DOCUMENT PASSAGE:
>>>
Saturday, 30 April 2011

Science communication

So, really not very good at this blogging lark - I'm now 7 months into my PhD studies and 4 months into planning my wedding!!

The PhD has been an interesting ride so far - I'm working on a wheat ear fungus called Fusarium culmorum, but modelling the infection in a little cress type plant called Arabidopsis - it has a quicker life cycle and is far easier to study at the genetic level - which is also susceptible to Fusarium infection in its floral tissue.


"Susceptible to Fusarium infection in its floral tissue". I spent the first 5 months trying to get the fungus to successfully infect Arabidopsis floral tissue. It's a published method, so must  have been done successfully in the past (by my group in fact, cue awkward meetings with supervisor) but I was darned if I was getting it to work on my plants, in my growth room. I tried everything, from lowering the temperature to infecting the plants earlier to giving the fungus special nutrients to help it grow, with varying degrees of success. I'm still working on it - it's working, sort of, but not with high enough infection levels to get a decent sized tissue sample for metabolomic analysis.
<<<
WHAT THE EXERCISE ASKS: Retype the blog post word for word, from "Saturday, 30 April" to "its floral tissue.". The data that comes next is not required for any part of this exercise.

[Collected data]
>>>
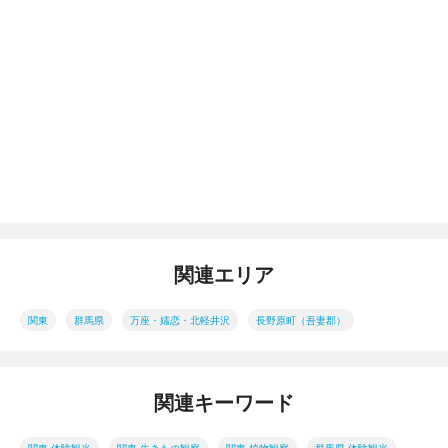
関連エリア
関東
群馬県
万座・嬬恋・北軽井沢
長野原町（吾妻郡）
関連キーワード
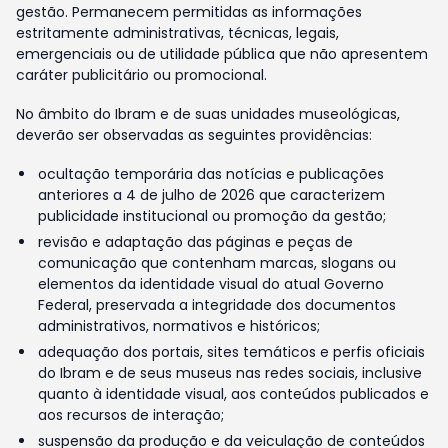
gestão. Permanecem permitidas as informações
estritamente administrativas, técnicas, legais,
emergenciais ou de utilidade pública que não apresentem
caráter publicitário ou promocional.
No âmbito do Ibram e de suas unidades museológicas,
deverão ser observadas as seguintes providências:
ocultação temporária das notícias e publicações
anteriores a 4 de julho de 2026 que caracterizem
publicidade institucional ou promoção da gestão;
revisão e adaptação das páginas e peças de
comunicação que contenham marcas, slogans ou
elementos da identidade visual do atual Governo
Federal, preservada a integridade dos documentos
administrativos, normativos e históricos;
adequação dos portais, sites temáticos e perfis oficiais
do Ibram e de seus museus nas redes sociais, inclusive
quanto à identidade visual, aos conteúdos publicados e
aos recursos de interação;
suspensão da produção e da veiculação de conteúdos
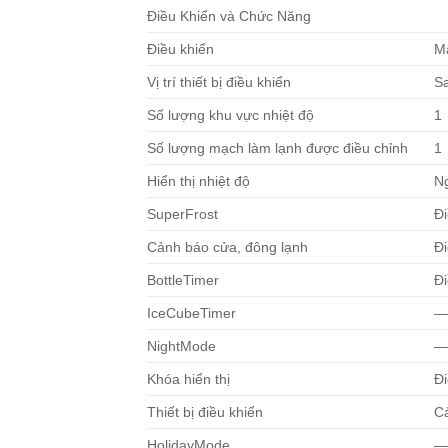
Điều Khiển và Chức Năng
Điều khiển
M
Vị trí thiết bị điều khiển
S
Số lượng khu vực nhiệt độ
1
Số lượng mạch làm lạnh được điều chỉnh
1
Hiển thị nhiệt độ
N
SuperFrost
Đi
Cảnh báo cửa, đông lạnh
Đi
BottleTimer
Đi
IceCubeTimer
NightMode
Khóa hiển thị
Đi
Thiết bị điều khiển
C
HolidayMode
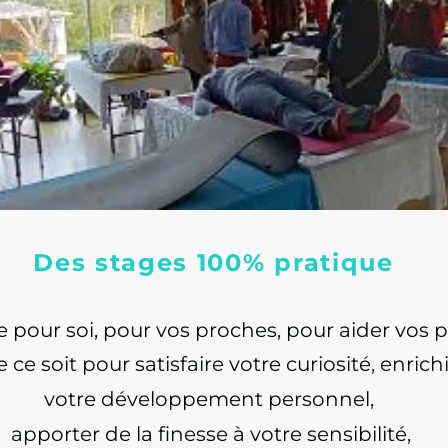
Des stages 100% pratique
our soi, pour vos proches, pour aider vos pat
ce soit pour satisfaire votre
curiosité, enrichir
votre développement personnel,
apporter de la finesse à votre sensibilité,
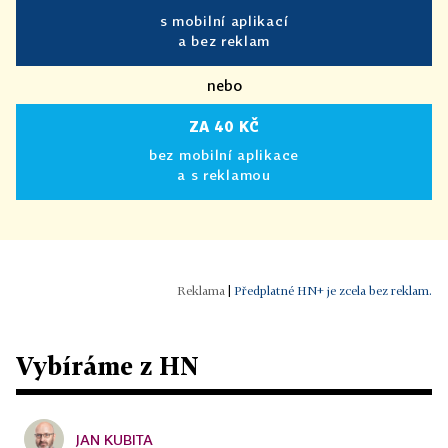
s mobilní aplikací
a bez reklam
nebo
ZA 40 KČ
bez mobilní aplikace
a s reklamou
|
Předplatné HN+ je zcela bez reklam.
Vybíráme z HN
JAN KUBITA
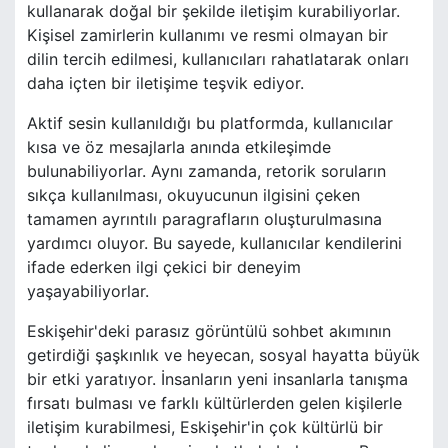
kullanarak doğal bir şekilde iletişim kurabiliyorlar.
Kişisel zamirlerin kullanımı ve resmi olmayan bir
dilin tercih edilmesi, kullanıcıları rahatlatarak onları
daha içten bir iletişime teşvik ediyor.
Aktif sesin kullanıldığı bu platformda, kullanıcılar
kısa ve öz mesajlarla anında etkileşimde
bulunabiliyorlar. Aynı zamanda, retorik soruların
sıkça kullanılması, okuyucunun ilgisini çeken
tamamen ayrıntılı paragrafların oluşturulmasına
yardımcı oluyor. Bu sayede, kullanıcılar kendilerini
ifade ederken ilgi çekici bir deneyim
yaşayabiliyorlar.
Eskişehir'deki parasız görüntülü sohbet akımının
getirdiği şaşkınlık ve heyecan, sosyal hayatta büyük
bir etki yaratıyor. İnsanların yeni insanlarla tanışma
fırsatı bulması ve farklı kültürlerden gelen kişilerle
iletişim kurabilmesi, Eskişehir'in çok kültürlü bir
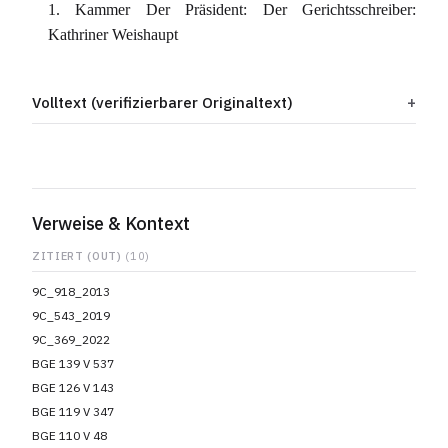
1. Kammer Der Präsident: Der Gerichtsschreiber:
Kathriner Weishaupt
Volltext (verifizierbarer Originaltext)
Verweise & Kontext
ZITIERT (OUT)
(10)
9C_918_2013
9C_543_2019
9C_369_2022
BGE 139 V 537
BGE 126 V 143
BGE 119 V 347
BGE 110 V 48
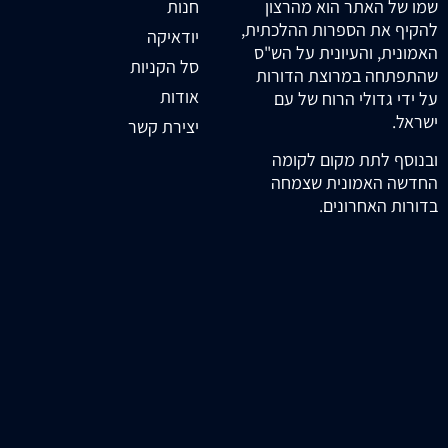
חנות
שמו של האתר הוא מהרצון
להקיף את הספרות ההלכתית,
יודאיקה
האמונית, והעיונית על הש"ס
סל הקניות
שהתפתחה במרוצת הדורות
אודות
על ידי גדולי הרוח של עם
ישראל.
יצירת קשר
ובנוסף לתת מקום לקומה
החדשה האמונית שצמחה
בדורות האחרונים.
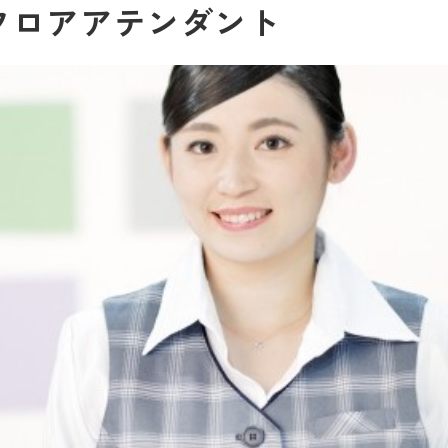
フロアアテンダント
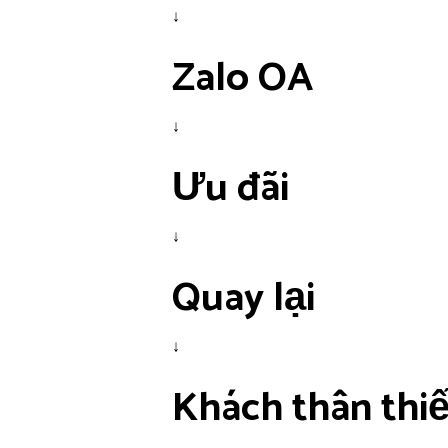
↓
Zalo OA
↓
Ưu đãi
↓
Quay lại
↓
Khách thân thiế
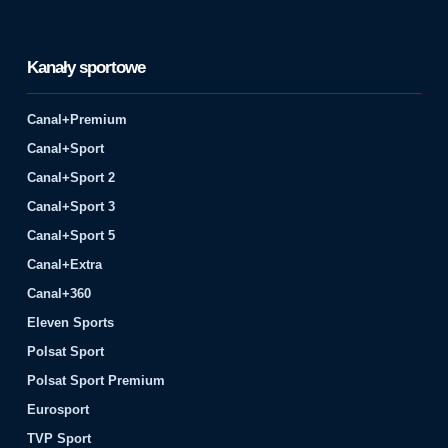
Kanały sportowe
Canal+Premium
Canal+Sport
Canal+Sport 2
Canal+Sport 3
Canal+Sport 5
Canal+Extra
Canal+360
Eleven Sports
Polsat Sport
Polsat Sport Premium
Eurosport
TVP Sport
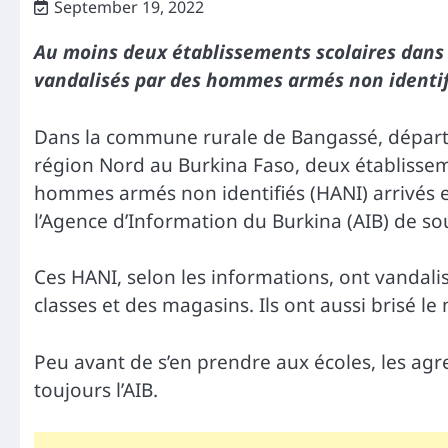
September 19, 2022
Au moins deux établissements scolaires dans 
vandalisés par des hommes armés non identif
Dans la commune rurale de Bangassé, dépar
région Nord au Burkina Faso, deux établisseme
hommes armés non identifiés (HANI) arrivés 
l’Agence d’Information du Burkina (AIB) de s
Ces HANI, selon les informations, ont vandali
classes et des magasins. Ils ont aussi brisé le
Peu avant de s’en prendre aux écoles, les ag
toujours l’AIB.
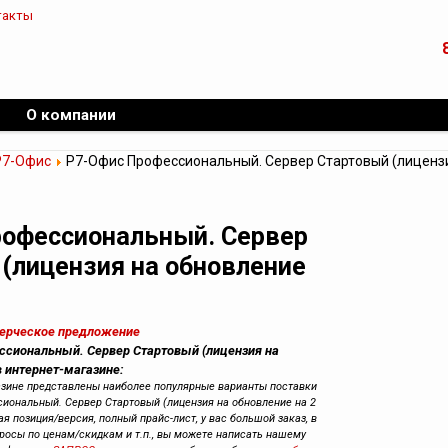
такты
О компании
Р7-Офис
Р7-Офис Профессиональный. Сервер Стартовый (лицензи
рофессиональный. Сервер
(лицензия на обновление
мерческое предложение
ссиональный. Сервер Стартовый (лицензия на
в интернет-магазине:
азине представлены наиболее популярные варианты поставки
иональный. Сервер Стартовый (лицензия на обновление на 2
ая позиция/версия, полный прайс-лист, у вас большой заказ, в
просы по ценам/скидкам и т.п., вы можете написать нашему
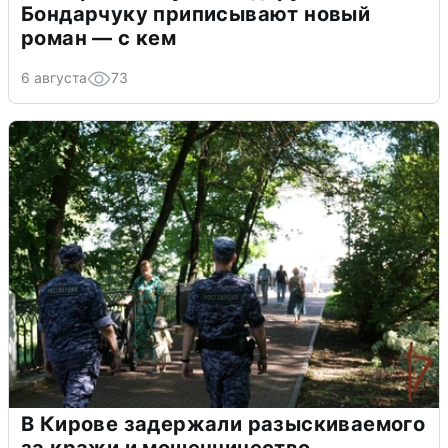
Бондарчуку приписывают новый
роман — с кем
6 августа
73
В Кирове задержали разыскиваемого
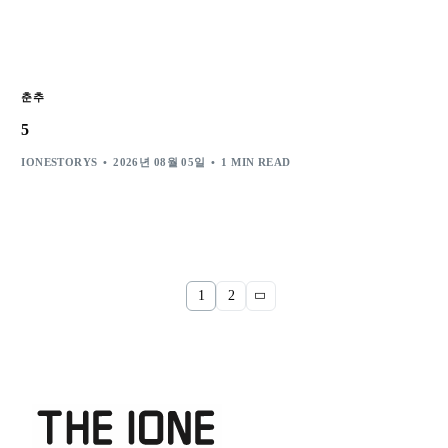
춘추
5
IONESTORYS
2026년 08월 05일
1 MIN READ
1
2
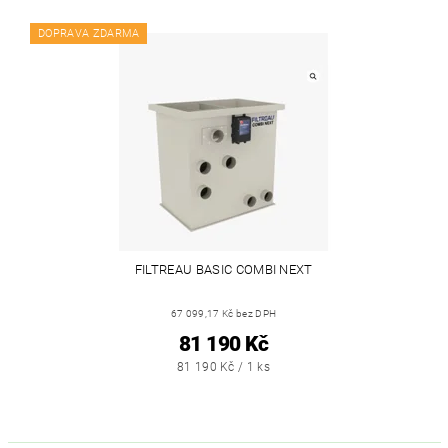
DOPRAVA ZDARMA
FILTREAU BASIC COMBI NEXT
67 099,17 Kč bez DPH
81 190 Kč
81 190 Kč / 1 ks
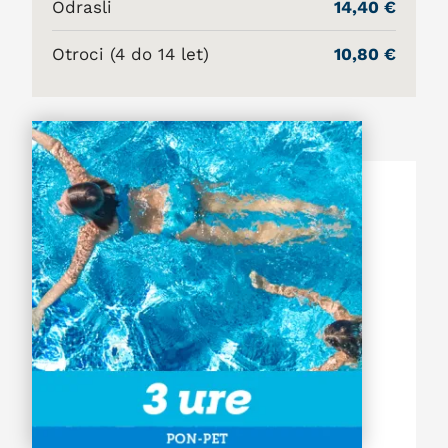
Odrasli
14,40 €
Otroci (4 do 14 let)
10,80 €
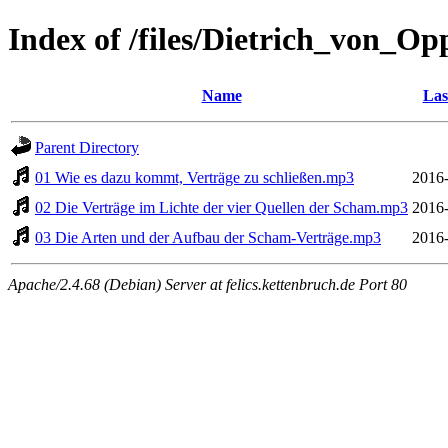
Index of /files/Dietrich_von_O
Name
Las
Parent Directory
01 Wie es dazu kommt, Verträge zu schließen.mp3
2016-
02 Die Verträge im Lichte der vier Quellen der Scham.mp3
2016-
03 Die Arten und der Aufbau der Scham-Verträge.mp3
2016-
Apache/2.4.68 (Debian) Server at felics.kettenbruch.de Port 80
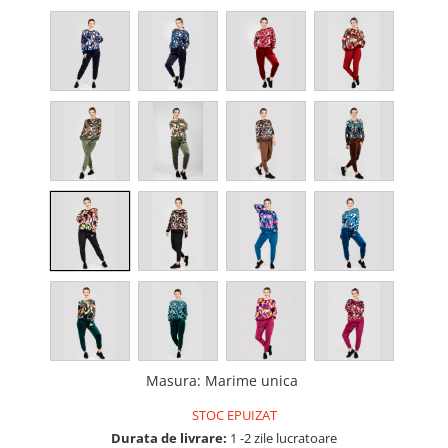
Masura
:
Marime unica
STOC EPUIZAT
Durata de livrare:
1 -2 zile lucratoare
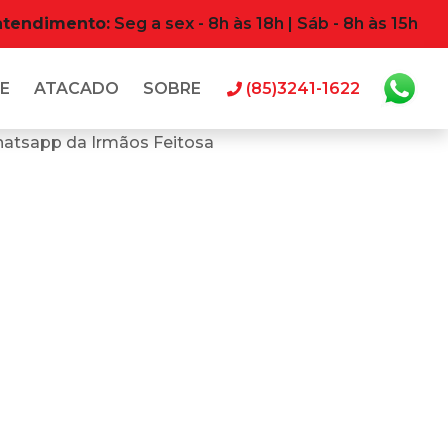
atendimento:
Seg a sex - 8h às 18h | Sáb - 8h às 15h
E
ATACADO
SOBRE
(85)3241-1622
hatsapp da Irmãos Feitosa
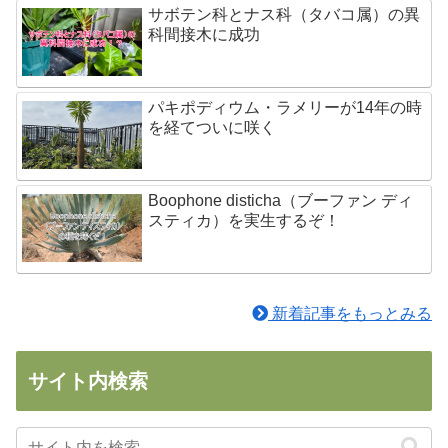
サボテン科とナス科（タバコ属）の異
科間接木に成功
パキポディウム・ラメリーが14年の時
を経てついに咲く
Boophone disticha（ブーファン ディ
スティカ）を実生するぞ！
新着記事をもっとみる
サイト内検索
<<<
TASK SOLUTION:
Saturday, 30 April 2011

Science communication

So, really not very good at this blogging lark - I'm now 7 months into my PhD studies and 4 months into planning my wedding!!

The PhD has been an interesting ride so far - I'm working on a wheat ear fungus called Fusarium culmorum, but modelling the infection in a little cress type plant called Arabidopsis - it has a quicker life cycle and is far easier to study at the genetic level - which is also susceptible to Fusarium infection in its floral tissue.